Great championship games: Dana Jones dominates Fremont with 29 points in 1990 City 3-A final
With the spring high school sports season canceled, prep columnist Eric Sondheimer is looking back on some of the most memorable championship games in Southern California history.
Not many people tabbed Dana Jones of North Hollywood as the best basketball player in the City Section in the winter of 1990. He was 6 feet 6 and signed early with Pepperdine, whose coach, Tom Asbury, would soon discover he had come up with the steal of the class of 1990.
The message was clear on a memorable March night at the Sports Arena in the City Section Division 3-A championship game. Top-seeded Fremont was supposed to easily handle No. 10 North Hollywood.
Jones would have none of it. He scored 29 points and grabbed 29 rebounds to lead the Huskies to their first basketball championship, a 76-71 win over the Pathfinders.
“It was my greatest game,” Jones said. “I remember having that feeling being from Los Angeles growing up down the street from the Sports Arena that something historic was happening but feeling at the same time being a big underdog and everyone having picked Fremont to win.”
Coach Steve Miller had prepared his team by playing a tough non-league schedule that resulted in several losses but also gave players a preview of what they might face in the playoffs.
“The actual game is as clear as yesterday,” Jones said. “At the end of the day, we were prepared. We played certain teams in the preseason to prepare us for big games. The key was our poise under pressure. We weren’t intimidated at all.

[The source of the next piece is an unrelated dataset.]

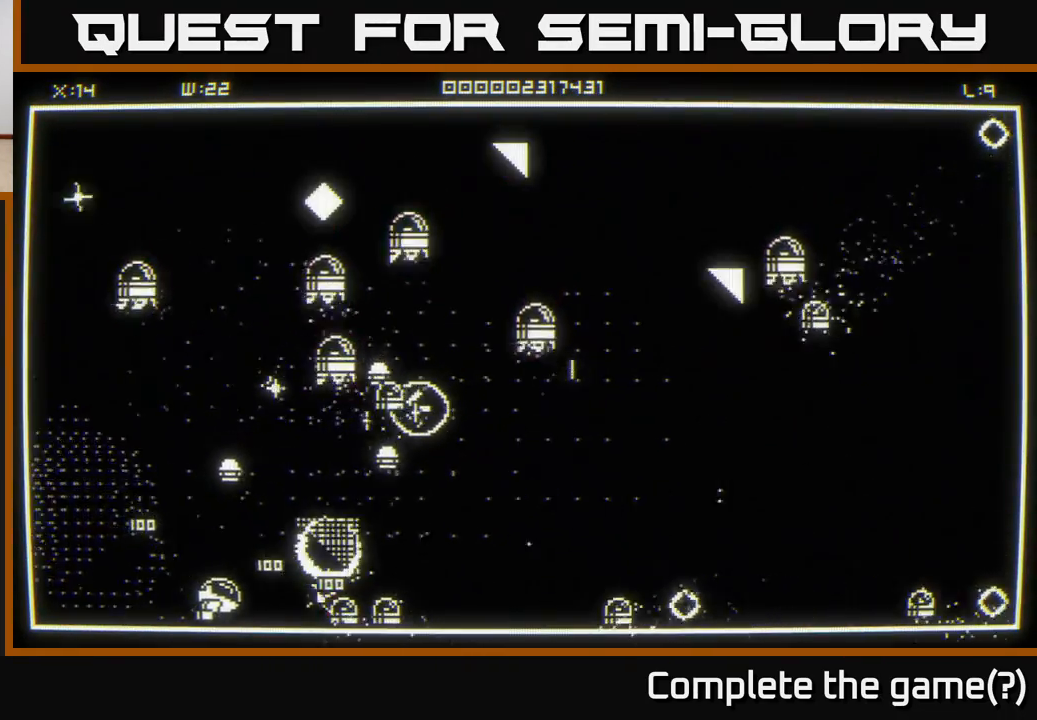
{"buttons": [], "left_stick": "left", "right_stick": "right", "events": [[33, "left_stick", "center"], [133, "left_stick", "down"], [283, "left_stick", "left"], [400, "left_stick", "center"], [483, "left_stick", "left"]]}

Our confidence really carried us to victory.”
And Fremont had no answer for Jones, who’d go on to be the top freshman in the West Coast Conference and the player of the year as a junior.
“He was possessed,” Miller said. “He wanted it so badly. He did everything any coach could imagine on the floor to win the game.”
Jones remembers his coach telling him the night before how he was going to have his best game.
“He would always pull me aside and do those little things to me,” Jones said. “I knew what he was doing. I needed that at my stage of my career. It goes a long ways when your coach believes in you like that. He said in order for us to win, I would have to have the best game of my career.
“I run into people today and they say how lucky we were and to this day it kills me. There was no luck involved. I don’t know if I was in a zone or not, but my teammates put me in that position. Everybody played the game of their lives.”
Jones recalled that no one was going to keep him off the boards.
“I remember all the rebounds, just flying through the air and trying to flag every rebound coming off the rim offensive and defensive,” he said.
Jones is now a personal trainer and physical therapist in Los Angeles.
Asked what lessons he learned that night in 1990, he said, “I learned that the coaching staff was prepared. The second thing is it’s a team game. If you play with that mind set and understand that, you get to be a champion and talk about this game when you’re 48 years old.”